When the soul is freed from karma and receives moksh, it rises through the universe to inhabit the siddha loka or isat pragbharabhumi, the resting place of emancipated souls. This is where Jainism differs from, for example, Hindu schools of thought, which either do not view all souls (of humans, gods, animals, demons) as interchangeable, or else perceive the universe as an expression of some higher being.
for, in doctrinal Jainism, there is no distinction between the mundane and the transcendental. In fact, this is the source and center of Jain "atheism," namely, there is no supreme transcendent being in the universe, nor any means of divinely assisted salvation. Even the tirthankaras (and other liberated souls), once emancipated, are unable to intervene in the affairs of humans and the universe because it would involve action and re-entanglement with karma (Banks, p. 17). Thus, the belief that the individual soul alone is responsible for all that is good or bad in his or her life leads to the doctrine of non-attachment and non-action. However, since Jainism also believes that it is sinful to harm others, the practitioners of the doctrine accept partial responsibility for other jives through observing ahimsa (Spiegelberg, p. 221).
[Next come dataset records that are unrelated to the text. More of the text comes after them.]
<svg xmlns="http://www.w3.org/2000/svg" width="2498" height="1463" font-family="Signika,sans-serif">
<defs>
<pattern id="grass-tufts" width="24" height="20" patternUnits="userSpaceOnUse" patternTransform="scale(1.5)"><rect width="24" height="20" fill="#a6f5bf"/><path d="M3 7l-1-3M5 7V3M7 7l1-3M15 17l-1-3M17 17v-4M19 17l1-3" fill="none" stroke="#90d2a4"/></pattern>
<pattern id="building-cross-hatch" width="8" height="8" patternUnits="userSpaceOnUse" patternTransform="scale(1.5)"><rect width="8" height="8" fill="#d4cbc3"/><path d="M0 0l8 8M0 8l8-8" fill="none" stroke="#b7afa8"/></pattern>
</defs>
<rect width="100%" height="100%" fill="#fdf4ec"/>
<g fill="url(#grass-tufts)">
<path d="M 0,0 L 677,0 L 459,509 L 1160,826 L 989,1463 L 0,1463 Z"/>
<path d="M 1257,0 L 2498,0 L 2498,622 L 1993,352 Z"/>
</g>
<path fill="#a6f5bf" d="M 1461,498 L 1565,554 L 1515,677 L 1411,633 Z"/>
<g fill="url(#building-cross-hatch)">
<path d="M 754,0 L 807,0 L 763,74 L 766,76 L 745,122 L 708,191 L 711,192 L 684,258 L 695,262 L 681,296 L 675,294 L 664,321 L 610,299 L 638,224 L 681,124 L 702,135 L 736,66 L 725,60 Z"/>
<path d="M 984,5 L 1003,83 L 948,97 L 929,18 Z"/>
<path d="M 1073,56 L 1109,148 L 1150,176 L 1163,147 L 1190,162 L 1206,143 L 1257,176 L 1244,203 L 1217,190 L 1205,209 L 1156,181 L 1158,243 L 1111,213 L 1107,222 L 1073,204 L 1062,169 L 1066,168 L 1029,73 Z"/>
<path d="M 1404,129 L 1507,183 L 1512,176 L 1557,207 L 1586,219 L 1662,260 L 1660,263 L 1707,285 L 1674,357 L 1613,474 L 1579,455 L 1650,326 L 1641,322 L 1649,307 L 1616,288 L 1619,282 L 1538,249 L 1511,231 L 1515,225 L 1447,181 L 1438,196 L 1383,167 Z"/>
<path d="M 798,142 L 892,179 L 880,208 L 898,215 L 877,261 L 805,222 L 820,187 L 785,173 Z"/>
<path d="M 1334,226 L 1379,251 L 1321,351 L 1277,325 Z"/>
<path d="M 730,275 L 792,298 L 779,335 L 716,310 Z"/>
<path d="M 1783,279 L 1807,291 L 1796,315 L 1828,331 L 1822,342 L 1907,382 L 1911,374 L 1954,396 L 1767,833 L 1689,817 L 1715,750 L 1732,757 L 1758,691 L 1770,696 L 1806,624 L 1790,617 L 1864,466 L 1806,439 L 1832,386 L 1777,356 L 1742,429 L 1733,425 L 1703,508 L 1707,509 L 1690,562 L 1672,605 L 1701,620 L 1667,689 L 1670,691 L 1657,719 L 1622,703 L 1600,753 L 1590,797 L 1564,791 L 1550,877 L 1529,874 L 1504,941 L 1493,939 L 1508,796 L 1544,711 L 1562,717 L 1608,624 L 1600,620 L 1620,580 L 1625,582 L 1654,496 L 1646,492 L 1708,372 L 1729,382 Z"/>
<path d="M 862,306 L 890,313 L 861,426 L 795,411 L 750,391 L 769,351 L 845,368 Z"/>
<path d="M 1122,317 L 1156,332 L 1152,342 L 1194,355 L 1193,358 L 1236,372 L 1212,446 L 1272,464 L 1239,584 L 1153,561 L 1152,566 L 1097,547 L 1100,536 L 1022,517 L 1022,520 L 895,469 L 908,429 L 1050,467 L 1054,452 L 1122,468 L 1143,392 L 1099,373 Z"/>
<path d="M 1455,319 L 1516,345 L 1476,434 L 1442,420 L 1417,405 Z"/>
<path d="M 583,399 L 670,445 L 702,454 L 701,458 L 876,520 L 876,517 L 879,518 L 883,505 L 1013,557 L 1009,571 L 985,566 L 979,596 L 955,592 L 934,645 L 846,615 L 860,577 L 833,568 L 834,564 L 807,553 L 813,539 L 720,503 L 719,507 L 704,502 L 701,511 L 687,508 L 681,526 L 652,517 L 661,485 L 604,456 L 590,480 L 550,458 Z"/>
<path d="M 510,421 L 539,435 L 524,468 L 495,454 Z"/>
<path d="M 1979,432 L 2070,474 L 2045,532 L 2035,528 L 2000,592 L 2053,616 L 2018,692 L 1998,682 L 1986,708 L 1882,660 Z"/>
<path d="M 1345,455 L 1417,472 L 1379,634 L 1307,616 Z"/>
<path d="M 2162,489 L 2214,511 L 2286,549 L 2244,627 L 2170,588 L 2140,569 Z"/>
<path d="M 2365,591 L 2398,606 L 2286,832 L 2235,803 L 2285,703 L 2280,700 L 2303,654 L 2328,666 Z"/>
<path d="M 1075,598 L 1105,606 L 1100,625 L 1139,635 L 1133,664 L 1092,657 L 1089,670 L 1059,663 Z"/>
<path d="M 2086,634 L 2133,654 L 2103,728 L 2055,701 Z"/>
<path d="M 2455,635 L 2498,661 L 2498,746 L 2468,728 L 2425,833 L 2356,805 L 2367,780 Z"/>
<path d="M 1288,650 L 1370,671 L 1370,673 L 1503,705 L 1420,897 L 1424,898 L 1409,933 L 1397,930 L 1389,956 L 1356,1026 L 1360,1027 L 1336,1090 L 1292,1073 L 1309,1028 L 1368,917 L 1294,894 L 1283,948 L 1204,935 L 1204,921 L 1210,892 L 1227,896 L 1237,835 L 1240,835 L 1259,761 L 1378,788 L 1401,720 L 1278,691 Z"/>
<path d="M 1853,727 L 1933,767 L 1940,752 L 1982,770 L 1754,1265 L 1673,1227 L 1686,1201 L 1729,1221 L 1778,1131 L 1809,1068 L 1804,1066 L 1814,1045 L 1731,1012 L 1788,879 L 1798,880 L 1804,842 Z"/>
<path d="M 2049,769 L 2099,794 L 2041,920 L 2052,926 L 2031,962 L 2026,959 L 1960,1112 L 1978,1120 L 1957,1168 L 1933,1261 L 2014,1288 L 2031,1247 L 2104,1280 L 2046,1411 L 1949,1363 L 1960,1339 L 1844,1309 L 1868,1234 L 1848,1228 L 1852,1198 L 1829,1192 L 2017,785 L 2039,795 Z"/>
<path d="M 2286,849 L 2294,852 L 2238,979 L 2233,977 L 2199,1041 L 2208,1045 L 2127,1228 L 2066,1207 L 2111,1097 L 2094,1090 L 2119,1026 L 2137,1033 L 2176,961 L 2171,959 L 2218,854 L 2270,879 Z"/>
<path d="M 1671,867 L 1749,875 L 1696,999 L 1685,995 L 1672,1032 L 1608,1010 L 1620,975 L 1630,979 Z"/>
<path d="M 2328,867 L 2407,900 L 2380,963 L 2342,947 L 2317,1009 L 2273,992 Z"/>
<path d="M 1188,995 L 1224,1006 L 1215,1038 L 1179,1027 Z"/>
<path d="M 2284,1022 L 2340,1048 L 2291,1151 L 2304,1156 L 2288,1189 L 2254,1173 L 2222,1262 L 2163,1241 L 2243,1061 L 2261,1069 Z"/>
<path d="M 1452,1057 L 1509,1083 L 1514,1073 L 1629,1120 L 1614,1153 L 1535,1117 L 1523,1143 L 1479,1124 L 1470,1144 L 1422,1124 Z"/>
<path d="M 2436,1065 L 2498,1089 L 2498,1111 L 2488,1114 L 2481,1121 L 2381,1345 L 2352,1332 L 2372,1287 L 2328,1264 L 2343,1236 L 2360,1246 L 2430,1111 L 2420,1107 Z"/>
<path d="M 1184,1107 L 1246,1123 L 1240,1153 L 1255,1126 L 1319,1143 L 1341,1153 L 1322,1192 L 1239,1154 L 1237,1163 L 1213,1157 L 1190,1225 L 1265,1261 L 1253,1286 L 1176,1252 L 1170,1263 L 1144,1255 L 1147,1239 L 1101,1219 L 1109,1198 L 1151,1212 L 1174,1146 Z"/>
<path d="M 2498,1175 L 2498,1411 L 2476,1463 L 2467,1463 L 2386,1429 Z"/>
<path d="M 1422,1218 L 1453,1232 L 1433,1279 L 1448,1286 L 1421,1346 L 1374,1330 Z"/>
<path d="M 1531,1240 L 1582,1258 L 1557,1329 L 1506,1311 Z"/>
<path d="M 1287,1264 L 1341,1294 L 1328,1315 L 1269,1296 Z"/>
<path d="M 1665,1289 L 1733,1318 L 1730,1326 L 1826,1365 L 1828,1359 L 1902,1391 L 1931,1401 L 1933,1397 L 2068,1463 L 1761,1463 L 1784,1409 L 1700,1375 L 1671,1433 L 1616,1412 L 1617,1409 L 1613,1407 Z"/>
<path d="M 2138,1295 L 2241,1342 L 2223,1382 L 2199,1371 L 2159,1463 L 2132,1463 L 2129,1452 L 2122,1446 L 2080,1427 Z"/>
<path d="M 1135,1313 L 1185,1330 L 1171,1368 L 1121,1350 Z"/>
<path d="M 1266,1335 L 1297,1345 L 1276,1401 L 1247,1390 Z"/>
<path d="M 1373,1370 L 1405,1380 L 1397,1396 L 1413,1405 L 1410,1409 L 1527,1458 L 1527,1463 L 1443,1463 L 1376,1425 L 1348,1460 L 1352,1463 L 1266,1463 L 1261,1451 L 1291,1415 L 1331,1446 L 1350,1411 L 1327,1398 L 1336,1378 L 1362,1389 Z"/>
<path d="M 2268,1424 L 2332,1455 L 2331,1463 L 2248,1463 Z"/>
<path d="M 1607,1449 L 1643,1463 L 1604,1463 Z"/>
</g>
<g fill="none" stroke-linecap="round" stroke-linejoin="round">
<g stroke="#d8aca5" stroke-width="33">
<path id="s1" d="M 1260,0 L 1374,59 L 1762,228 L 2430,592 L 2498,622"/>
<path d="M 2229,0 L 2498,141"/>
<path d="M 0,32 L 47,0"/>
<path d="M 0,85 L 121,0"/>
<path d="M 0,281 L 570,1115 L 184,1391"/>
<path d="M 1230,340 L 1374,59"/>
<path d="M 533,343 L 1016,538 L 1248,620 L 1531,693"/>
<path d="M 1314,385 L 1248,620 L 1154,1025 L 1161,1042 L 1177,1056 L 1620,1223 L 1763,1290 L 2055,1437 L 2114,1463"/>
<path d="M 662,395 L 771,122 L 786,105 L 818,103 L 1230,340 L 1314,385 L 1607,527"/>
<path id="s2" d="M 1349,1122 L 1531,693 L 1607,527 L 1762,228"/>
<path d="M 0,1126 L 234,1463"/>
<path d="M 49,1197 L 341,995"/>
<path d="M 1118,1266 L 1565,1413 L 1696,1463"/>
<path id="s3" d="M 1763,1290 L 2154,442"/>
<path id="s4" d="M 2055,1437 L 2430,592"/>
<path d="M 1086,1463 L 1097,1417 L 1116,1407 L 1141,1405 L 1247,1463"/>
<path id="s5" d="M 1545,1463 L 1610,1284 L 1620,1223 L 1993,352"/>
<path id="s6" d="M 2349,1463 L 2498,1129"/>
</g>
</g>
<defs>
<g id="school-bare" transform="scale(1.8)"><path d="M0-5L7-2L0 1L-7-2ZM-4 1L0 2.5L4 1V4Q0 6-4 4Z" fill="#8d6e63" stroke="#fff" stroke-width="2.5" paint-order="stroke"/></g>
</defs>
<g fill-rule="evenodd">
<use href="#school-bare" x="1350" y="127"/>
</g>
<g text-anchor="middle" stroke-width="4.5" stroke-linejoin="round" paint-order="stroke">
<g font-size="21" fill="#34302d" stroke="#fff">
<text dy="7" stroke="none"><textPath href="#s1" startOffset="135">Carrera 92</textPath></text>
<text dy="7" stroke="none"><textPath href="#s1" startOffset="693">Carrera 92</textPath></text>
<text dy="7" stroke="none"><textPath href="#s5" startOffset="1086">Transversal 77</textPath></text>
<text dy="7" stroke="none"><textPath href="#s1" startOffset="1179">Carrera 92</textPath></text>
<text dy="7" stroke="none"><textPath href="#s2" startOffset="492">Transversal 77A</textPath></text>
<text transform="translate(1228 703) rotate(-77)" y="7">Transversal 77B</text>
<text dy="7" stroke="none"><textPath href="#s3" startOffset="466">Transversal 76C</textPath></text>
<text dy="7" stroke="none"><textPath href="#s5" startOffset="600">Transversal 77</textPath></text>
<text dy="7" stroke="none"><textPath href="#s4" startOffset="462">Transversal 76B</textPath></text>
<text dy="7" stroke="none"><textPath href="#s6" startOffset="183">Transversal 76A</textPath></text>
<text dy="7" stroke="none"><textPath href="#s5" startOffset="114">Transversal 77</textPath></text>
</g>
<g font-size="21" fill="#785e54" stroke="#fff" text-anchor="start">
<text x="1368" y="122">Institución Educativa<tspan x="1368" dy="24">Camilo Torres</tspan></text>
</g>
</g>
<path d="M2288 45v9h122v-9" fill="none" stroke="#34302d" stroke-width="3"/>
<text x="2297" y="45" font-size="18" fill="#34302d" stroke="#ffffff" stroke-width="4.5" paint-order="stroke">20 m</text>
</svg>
Indeed, this view is precisely why Jain monks and nuns are seen carrying a special broom with which to brush insects from their way without harming them, and why all Jains drink only filtered water. In fact, the ideal of the religion, and in some cases the actual culmination of the renouncer's life, is a fast unto death (Laidlaw, p. 1, 156). Known as the sallekhana or "ritual death by fasting," this is a strictly controlled form of austerity and is only meritorious, in the sense of achieving liberation within very few rebirths, when properly initiated and directed. In fact, the person wishing to perform the sallekhana has to first obtain the permission of an ascetic. Jainism considers this extreme form of austerity as an act of honor since it is perceived as the soul conquering its karma (Banks, p. 88).